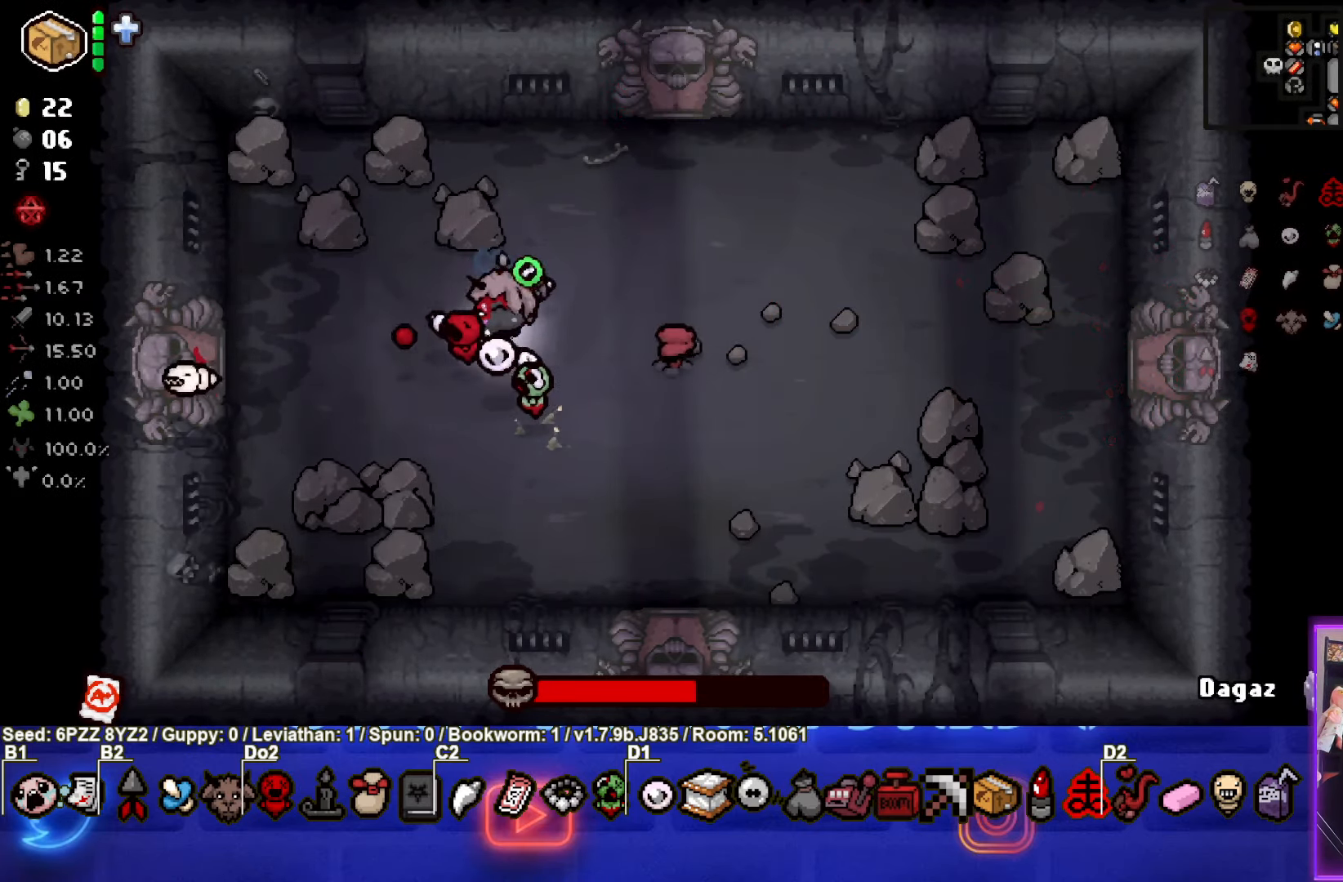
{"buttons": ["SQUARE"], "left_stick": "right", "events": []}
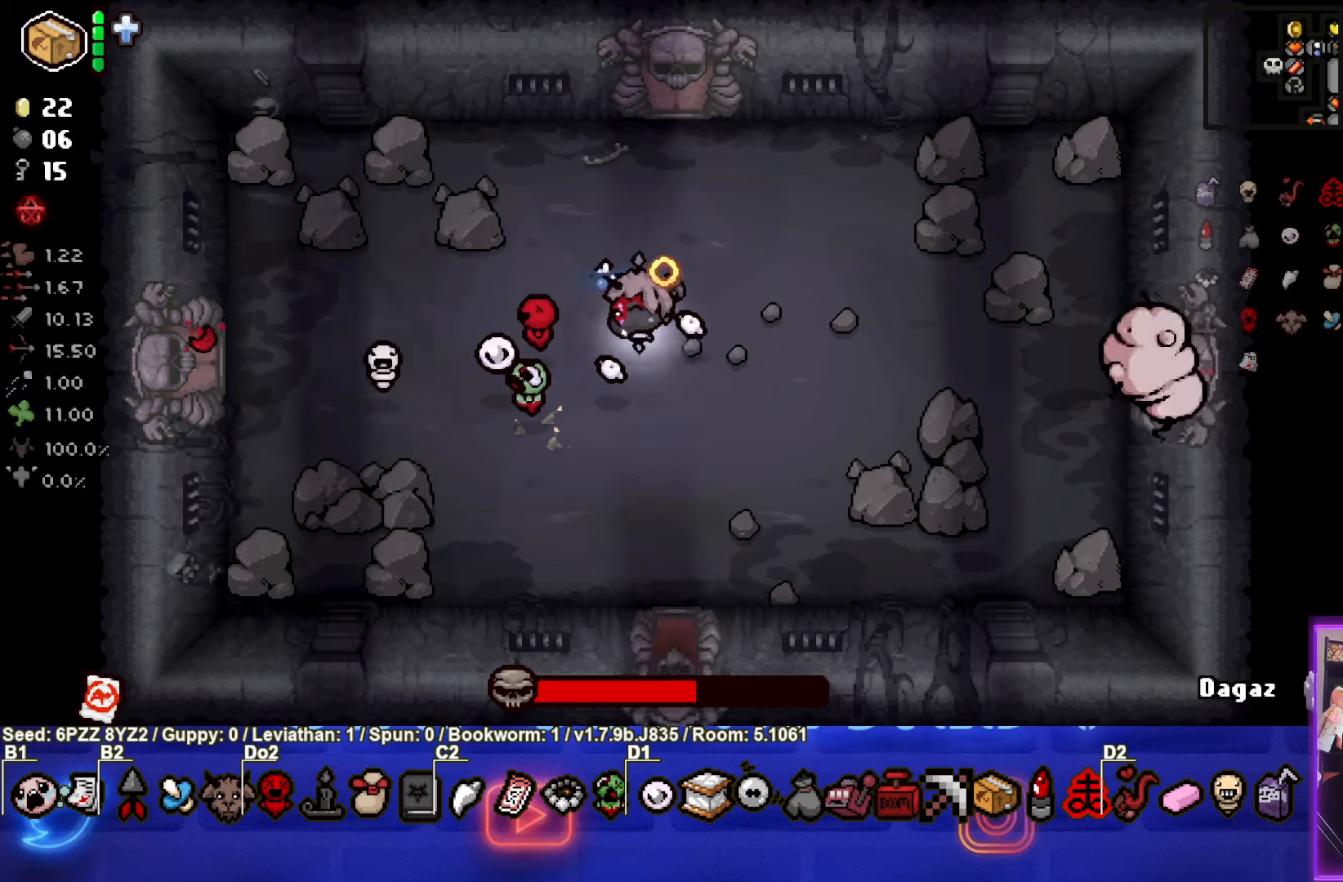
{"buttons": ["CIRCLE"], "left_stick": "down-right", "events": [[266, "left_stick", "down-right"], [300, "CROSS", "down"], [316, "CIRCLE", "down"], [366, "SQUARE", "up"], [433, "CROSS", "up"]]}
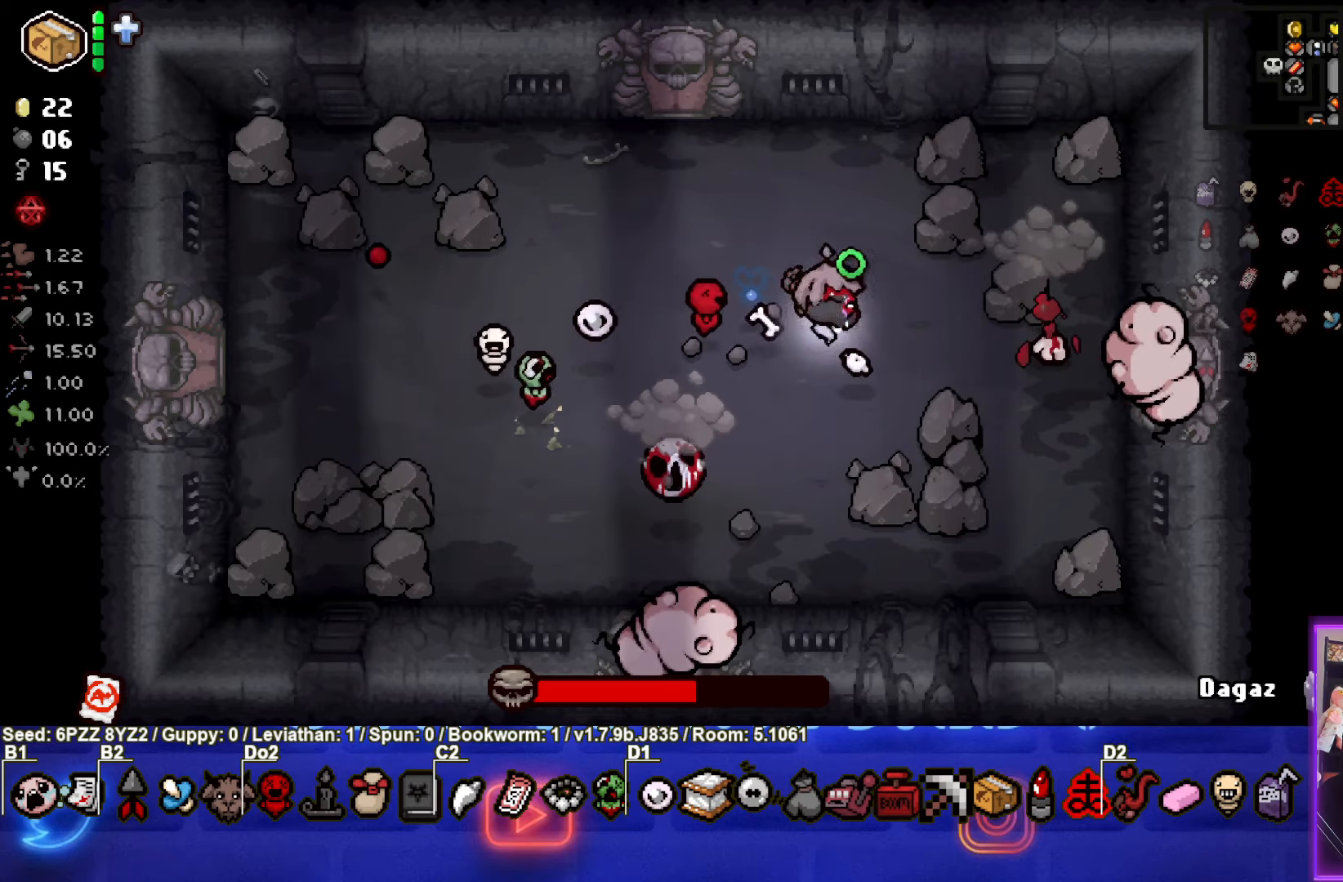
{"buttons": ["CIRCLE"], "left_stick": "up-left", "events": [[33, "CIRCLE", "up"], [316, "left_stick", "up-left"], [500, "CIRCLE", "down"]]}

Task statement: Copy all lines above where "down" is present.

Finished exercise:
{"buttons": ["CIRCLE"], "left_stick": "down-right", "events": [[266, "left_stick", "down-right"], [300, "CROSS", "down"], [316, "CIRCLE", "down"], [366, "SQUARE", "up"], [433, "CROSS", "up"]]}
{"buttons": ["CIRCLE"], "left_stick": "up-left", "events": [[33, "CIRCLE", "up"], [316, "left_stick", "up-left"], [500, "CIRCLE", "down"]]}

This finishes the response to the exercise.